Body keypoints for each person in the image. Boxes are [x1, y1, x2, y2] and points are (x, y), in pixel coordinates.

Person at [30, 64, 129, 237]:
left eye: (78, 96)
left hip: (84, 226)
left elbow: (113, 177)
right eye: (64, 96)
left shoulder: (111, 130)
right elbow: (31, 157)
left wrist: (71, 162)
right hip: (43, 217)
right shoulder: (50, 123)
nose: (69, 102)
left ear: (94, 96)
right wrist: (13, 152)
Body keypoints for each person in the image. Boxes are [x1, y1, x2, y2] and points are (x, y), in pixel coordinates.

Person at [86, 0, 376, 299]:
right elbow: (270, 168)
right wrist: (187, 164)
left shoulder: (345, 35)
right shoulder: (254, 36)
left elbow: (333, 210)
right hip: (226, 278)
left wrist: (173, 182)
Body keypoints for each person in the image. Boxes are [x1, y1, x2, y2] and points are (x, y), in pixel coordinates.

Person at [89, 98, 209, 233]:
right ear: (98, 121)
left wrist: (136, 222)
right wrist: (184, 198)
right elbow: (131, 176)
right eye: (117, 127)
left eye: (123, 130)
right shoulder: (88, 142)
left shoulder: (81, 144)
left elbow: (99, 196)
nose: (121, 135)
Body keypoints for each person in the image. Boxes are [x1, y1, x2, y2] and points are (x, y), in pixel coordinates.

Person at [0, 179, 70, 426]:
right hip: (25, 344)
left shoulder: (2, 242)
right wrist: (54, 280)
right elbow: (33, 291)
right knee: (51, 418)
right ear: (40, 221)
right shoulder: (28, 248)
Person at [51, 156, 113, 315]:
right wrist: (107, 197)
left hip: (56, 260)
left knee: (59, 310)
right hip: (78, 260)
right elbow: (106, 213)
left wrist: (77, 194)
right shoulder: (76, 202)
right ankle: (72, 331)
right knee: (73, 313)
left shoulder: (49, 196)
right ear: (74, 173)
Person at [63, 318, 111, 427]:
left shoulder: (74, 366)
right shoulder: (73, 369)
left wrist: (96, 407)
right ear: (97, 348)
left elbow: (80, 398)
════════════════════
Scan the entries above for the word "shoulder" and collect each line holding it.

left shoulder: (111, 130)
right shoulder: (50, 123)
left shoulder: (345, 35)
right shoulder: (254, 36)
right shoulder: (88, 142)
left shoulder: (81, 144)
left shoulder: (2, 242)
right shoulder: (28, 248)
right shoulder: (76, 202)
left shoulder: (49, 196)
left shoulder: (74, 366)
right shoulder: (73, 369)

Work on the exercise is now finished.